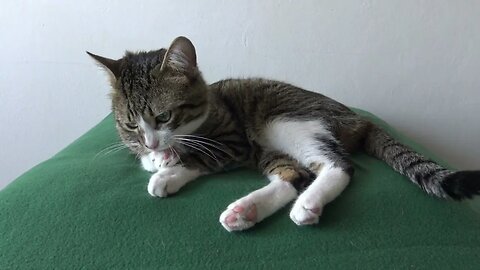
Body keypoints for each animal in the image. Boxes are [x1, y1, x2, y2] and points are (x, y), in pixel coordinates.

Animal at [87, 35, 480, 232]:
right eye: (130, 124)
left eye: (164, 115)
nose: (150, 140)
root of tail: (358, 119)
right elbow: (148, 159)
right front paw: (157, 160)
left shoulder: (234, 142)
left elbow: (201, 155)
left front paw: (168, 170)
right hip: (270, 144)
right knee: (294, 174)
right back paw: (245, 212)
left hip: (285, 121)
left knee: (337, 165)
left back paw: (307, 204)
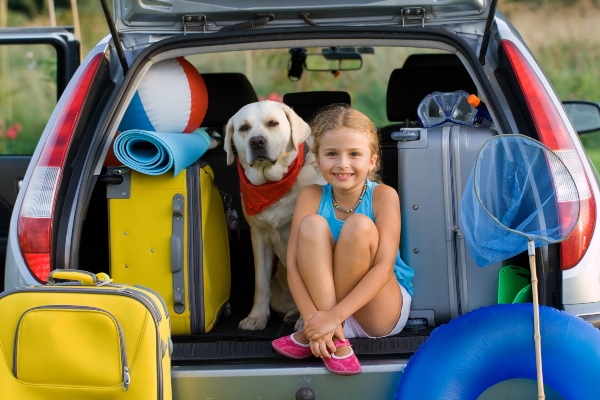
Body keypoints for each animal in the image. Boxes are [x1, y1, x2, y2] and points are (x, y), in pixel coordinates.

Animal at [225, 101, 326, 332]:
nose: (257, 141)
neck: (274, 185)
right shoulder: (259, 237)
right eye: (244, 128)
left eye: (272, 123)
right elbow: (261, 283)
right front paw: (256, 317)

###

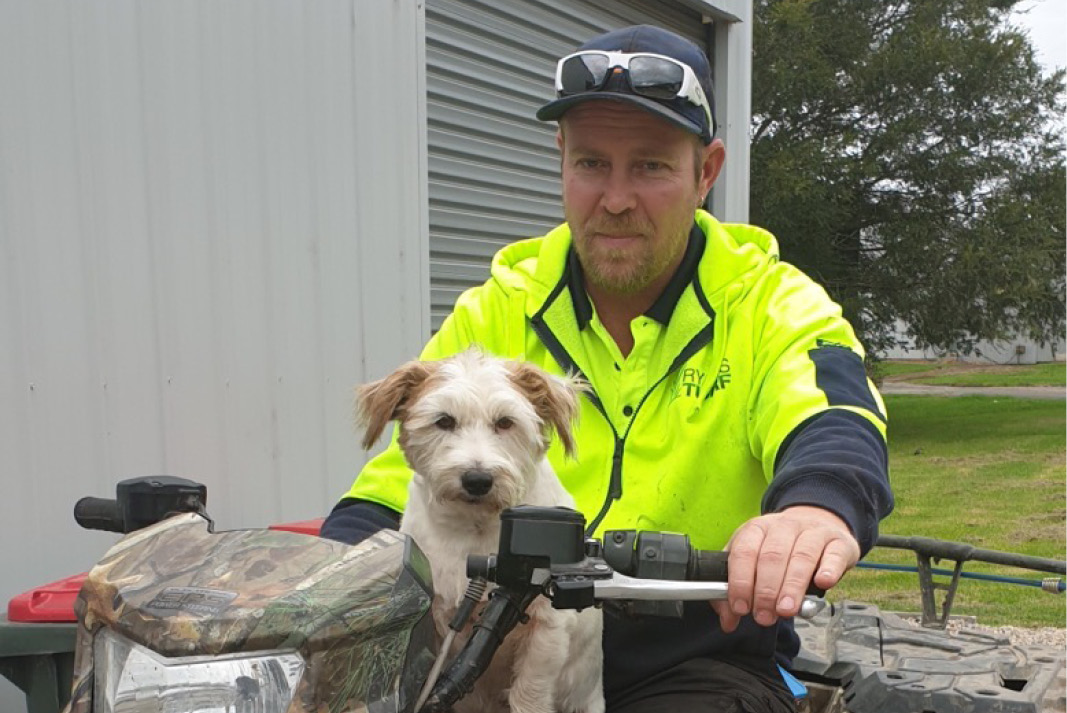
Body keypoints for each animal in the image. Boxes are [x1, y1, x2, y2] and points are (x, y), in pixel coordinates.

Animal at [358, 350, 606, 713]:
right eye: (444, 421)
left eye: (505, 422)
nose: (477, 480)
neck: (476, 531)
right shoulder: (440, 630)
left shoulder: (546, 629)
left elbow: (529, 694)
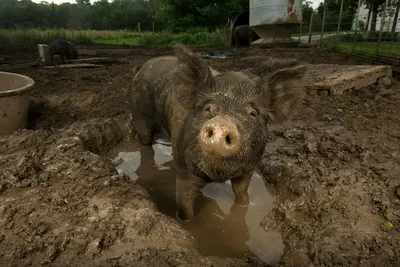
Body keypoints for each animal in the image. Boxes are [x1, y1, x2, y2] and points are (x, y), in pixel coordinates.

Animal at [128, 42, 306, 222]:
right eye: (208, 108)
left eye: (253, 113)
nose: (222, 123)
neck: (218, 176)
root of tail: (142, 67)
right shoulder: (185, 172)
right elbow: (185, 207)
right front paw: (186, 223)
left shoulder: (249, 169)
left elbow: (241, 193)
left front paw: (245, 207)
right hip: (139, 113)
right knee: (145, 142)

###

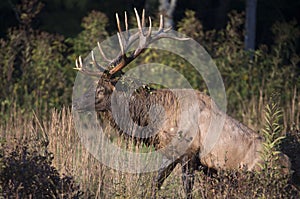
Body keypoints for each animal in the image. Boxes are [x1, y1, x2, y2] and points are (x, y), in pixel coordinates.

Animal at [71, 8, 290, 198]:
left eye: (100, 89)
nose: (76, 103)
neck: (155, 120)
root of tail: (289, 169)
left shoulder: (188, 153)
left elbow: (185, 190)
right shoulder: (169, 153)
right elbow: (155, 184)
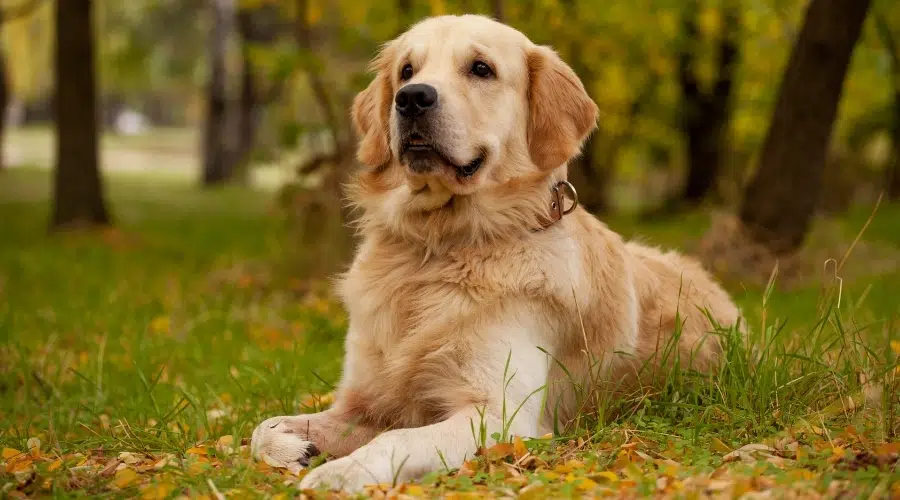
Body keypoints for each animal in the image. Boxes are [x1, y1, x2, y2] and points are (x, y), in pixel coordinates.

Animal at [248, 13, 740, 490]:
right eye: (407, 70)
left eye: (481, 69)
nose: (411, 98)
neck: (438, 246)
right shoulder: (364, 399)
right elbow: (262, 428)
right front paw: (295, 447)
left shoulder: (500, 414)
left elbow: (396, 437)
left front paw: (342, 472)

###

### EXERCISE PROMPT
Track down every line in the entries that includes the string "root", and copy it.

### TASK RESULT
root of tail: (358, 119)
root of tail: (142, 67)
root of tail: (289, 169)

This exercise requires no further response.